What Is Slow Food > Slow Food USA Blog > College chapter meets local goat cheese producer
Posted on Fri, April 02, 2010 by Jerusha Klemperer
1 Comments | Categories: Events, Farms and Farming, Youth Food Movement,
by Marion Rockwood, Slow Food Oberlin Leader
On Monday, March 22, Slow Food Oberlin hosted a campus-wide event called Cheese 101, featuring a local farmer: Abbe Turner. Turner, a Slow Food Terra Madre delegate in 2008, is also the milkmaid at Lucky Penny Farm and the cheese maker at Lucky Penny Creamery in Portage County, Ohio. She came to campus to talk about her family farm goat dairy, women in agriculture, and how to make and enjoy cheese.
Lucky Penny Farm is an opportunity for Turners family to live out its ideals of tradition, simplicity, and sustainability in cooperation with the land and animals. She emphasized how important the farm has been to her and offered to advise any audience members who wanted to get started in agriculture.
Cheese making is becoming increasingly popular in todays do-it-yourself kitchen and Turner sought to elucidate the process. She explained the cheese-making experience in detail and left a lot of audience members excited to try it in their own kitchens.
Turner generously brought samples of her chevre, feta, and award-winning sweet Cajeta caramel sauce, along with artisan offerings from other Ohio producers. Audience members received a plate and Turner moved with them through each cheese, providing some background and encouraging them to choose their own words to describe the tastes they experienced.
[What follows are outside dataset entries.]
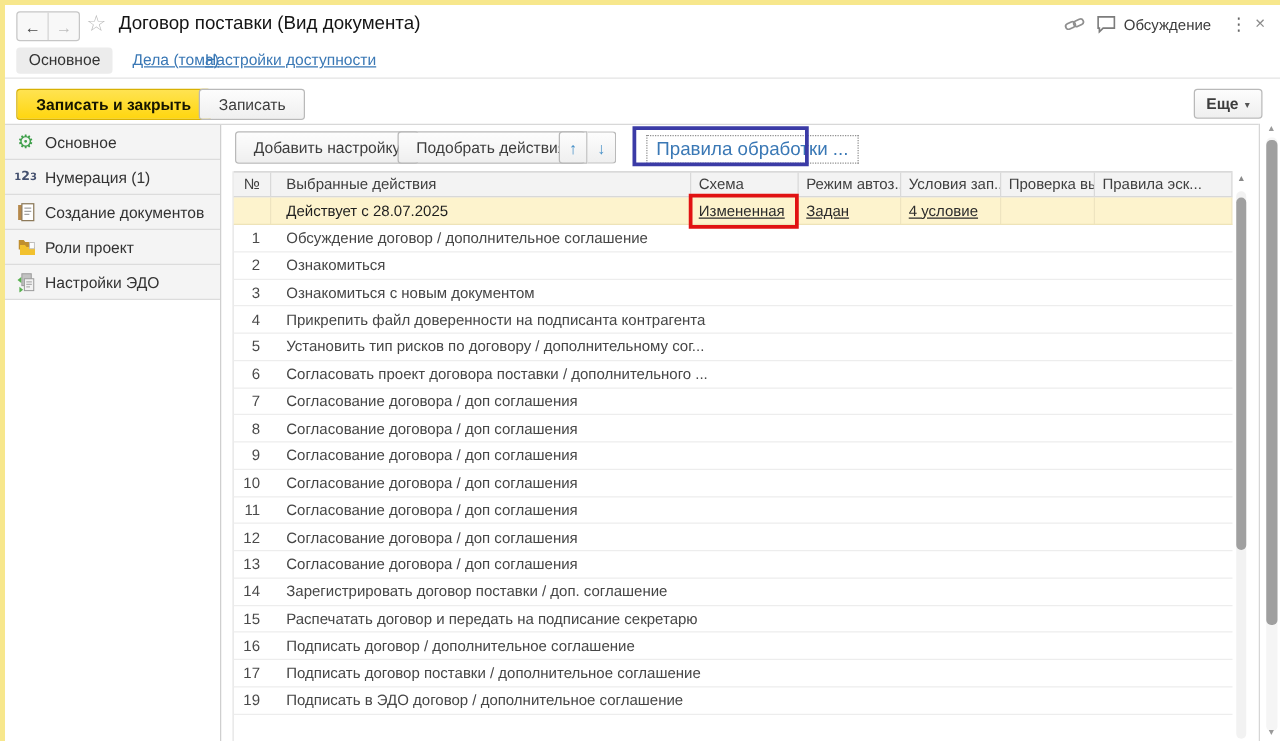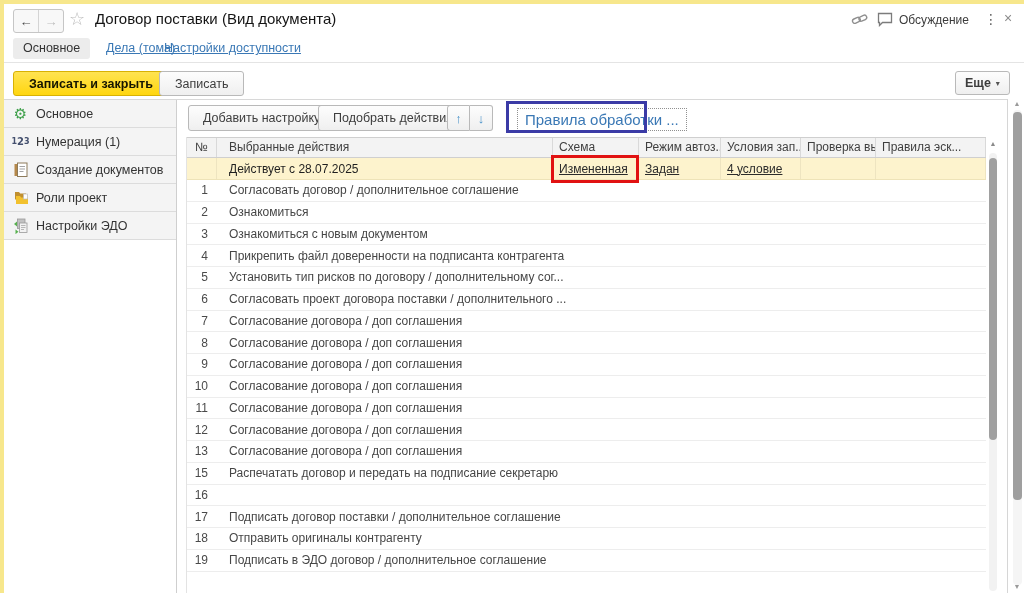"Согласовать договор / дополнительное" div.cell { text: Согласовать -> Обсуждение }
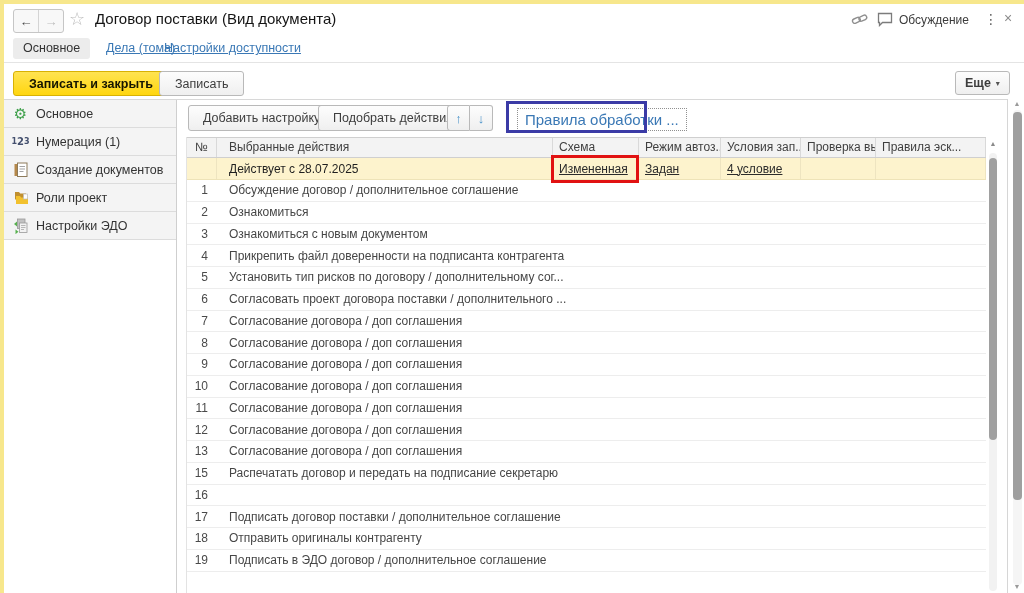"14" div.trow { html: none -> <div> <div>14</div> <div>Зарегистрировать договор поставки / доп. соглашение</div> </div> }
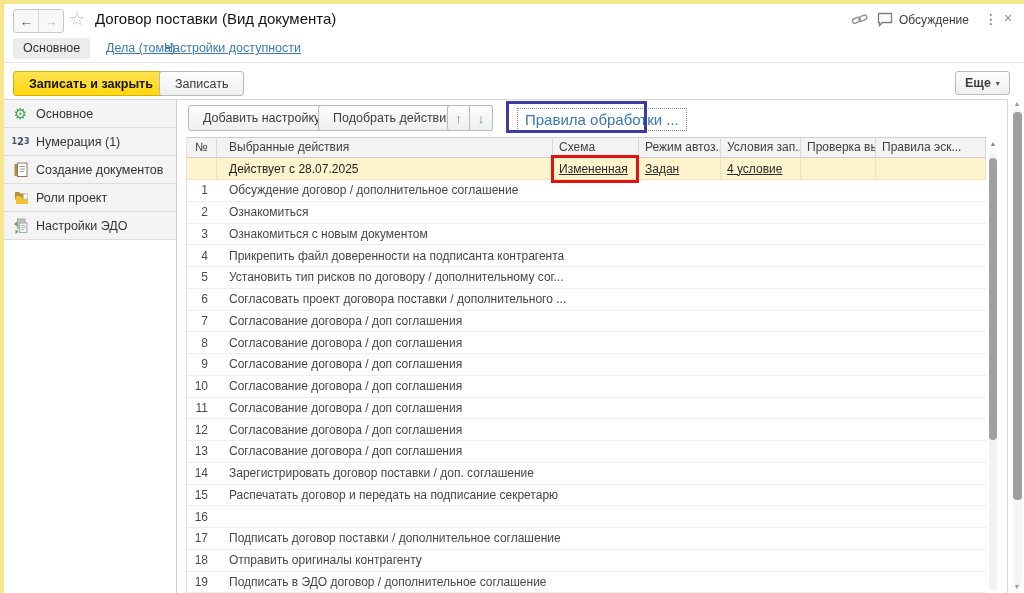"Подписать договор / дополнительное" div.cell { html: none -> <div>Подписать договор / дополнительное соглашение</div> }
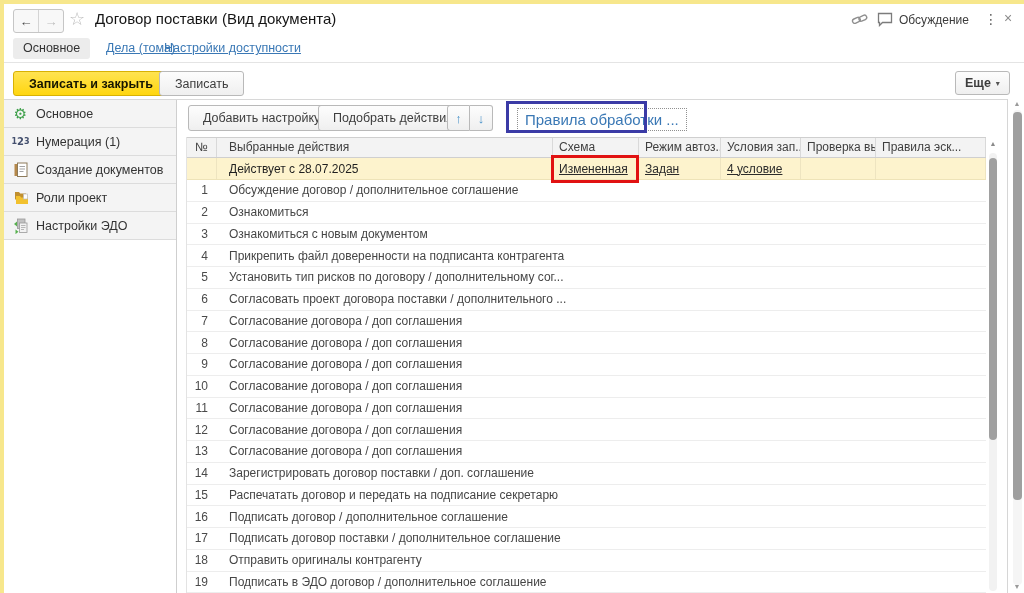"18" div.trow { html: <div> <div>18</div> <div>Отправить оригиналы контрагенту</div> </div> -> none }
The event brought community members together with college students and fueled the ongoing conversation about sustainable food systems. Next year, Slow Food Oberlin hopes to replicate the successful event with a hands-on cheese-making workshop with Turner.
From Liam O'Malley on Fri, April 02, 2010
Very cool! I have been experimenting with homemade cheeses myself recently and blogging about it as well - I just made a batch of chevre last week and I did some mozzarella about a month ago.
It’s really exciting and enlightening to see how easy the whole process actually is. It’s intimidating at first though, for sure.